The Rahall-Cubin bill would also require the OSM to review all sites added to the AML inventory since December 1998. Any that were wrongly added, including the Pennsylvania sites, would be removed.

Deb Simko, spokeswoman for the Greensburg-based Western Pennsylvania Coalition for Abandoned Mine Reclamation, is furious over the proposal.

“That will be a disaster for Pennsylvania and West Virginia,” Simko said. “I really do not understand why Mr. Rahall is not concerned with West Virginia.”

Ironically, Pennsylvania may have gotten the idea for its $3.6 billion AML inventory addition from West Virginia. In 1987, West Virginia added the entire Blackwater River to its cleanup list.

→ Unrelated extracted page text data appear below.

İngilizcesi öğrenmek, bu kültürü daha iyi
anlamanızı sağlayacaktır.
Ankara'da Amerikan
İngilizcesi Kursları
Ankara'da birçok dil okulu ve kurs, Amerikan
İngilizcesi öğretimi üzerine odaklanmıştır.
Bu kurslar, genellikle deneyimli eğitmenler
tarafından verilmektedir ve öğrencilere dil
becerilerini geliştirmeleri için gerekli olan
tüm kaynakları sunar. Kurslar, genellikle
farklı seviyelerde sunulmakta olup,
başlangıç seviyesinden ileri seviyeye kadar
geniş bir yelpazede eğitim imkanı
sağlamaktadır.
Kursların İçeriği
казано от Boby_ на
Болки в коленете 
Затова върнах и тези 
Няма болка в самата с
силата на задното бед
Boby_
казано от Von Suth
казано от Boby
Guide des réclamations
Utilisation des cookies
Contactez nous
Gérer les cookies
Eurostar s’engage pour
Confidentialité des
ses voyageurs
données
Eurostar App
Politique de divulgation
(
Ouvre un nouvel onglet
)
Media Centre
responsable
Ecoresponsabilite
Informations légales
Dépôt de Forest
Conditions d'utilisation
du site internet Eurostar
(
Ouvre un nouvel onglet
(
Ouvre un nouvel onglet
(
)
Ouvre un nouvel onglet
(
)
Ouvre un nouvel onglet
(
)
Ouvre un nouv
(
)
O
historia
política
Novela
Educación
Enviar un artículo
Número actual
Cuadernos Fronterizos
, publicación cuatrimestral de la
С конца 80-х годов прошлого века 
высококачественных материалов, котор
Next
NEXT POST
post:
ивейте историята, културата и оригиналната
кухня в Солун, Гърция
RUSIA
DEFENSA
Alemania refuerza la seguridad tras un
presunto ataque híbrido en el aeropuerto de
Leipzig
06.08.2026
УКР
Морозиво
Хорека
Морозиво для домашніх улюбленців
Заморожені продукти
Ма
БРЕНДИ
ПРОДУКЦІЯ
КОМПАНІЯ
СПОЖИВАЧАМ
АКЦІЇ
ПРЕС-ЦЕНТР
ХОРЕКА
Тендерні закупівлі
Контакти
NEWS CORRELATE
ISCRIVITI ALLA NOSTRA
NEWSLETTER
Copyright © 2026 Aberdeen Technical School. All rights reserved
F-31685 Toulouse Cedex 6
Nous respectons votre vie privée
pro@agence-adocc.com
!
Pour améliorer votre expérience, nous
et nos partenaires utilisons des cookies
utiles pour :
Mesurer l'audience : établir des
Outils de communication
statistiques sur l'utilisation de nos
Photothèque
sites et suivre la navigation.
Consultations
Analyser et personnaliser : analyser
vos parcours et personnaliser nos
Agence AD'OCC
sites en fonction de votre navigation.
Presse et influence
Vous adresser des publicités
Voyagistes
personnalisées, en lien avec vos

State officials said it would cost nearly $50 million to clean up acid mine drainage in the 90,000-acre watershed, state records show.

In a 1988 General Accounting Office report, Pennsylvania and Kentucky officials complained about the West Virginia addition. The other states, GAO said, felt that West Virginia did not provide “site-specific data” to support the listing.

By the time Uram changed the rules in 1994, West Virginia had dropped the watershed-wide cleanup for a $1 million project. Today, the liming station outside Davis keeps the Blackwater clean and supporting aquatic life.

“That was a bang-for-the-buck kind of strategy,” said Charlie Miller, who runs West Virginia’s AML program at the state Department of Environmental Protection. “It established a trout fishery all the way down through the Blackwater gorge.”

David C. Callaghan, who was DEP director when the Blackwater project was done, said the state did several other major reclamation jobs in the watershed. In all, he said, they probably cost $20 million.

Saving the Cheat

West Virginia environmental groups are not very vocal about it, but some of them are worried about Rahall’s bill as well. Keith Pitzer, director of the Friends of the Cheat, wonders how the bill would affect his group’s efforts to clean up the acid mine drainage that plagues their watershed.

“If you want to talk quality of life, and what will serve the community, do you want to live next to orange streams, or next to a fishable one?” Pitzer said.

With money from the AML program, Pitzer and his group have made major strides toward bringing the Cheat back to life. They’ve worked mostly through the Appalachian Clean Streams program.

Uram started the program in 1994, as part of his efforts to focus more AML money on acid mine drainage.

Clean Streams gives AML money to local citizens groups that put together acid mine drainage cleanup projects. The OSM also performs some Clean Streams projects on its own.

Since it started, Clean Streams has funded 98 projects in 11 states, according to the OSM’s latest annual report. In each of the last two years, the OSM has awarded about $7 million in Clean Streams grants.

Advocates of spending more AML money say the program’s current budget is a drop in the bucket, compared to the high cost of long-term pollution treatment.

But David Finkenbinder, a lobbyist for the National Mining Association, says that programs like Clean Streams “operate as an exit ramp to divert funds away from the high-priority inventory.”

During a House committee hearing in March, Rahall rattled off all of the ways the AML program tries to address acid mine drainage and other environmental damage:

s States can set aside part of their AML money for future acid mine drainage treatment.

s They can get Clean Streams funding to help local groups with acid mine drainage projects.

s States can fund low-priority projects before they finish health-and-safety cleanups.

s Separate AML money is provided to build new drinking water systems.

Rahall said his proposal would not eliminate these programs, and that he is simply trying to refocus other AML spending on its original goal.

“Could we please leave some money to address the open pits that swallow our teenagers, to mitigate landslides that threaten grandma’s house, and to combat subsidence that may engulf an entire community?” Rahall asked. “I mean, is that asking too much?”